Vorrei sapere tutto sul morbo di wilson. i

La malattia di Wilson (WD) è una malattia congenita del metabolismo del rame, caratterizzata da cirrosi epatica ed alterazioni del sistema nervoso centrale (SNC). Nonostante la sua rarità è importante il suo riconoscimento precoce poiché essa è fatale se non riconosciuta. Spesso la diagnosi è fatta solo nell’età adulta. WD può manifestarsi con una forma che somiglia all’epatite acuta (malessere, anoressia/nausea, ittero).
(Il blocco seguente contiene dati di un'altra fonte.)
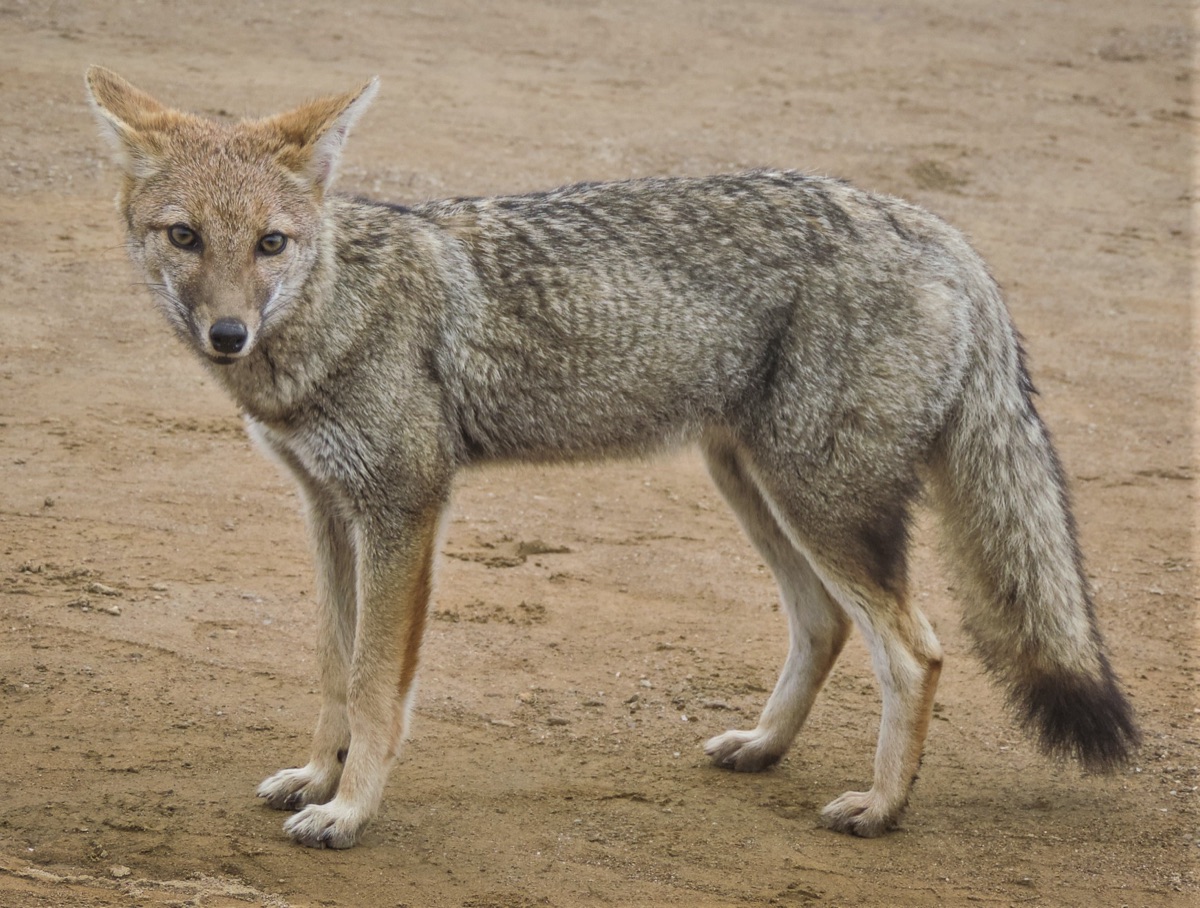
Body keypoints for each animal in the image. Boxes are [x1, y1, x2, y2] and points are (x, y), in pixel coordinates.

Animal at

I pazienti possono riportare segni e sintomi di danno del SNC, come sbavare, alterazioni del parlare, incoordinazione, tremori, difficoltà nell’andatura. Manifestazioni psichiatriche includono comportamento aggressivo, depressione e fobie. Una voltra che sia stata posta la diagnosi di WD, il trattamento è cruciale per evitarne l’esito. La terapia medica consiste di vari farmaci che catturano il rame. In pazienti in cui la WD si presenti con insufficienza epatica fulminante è indicato il trapianto di fegato come pure nei pazien ti in cui la terapia chelante il rame si dimostri incapace di evitare la progressione a malattia epatica coin insufficienza epatica progressiva e grave.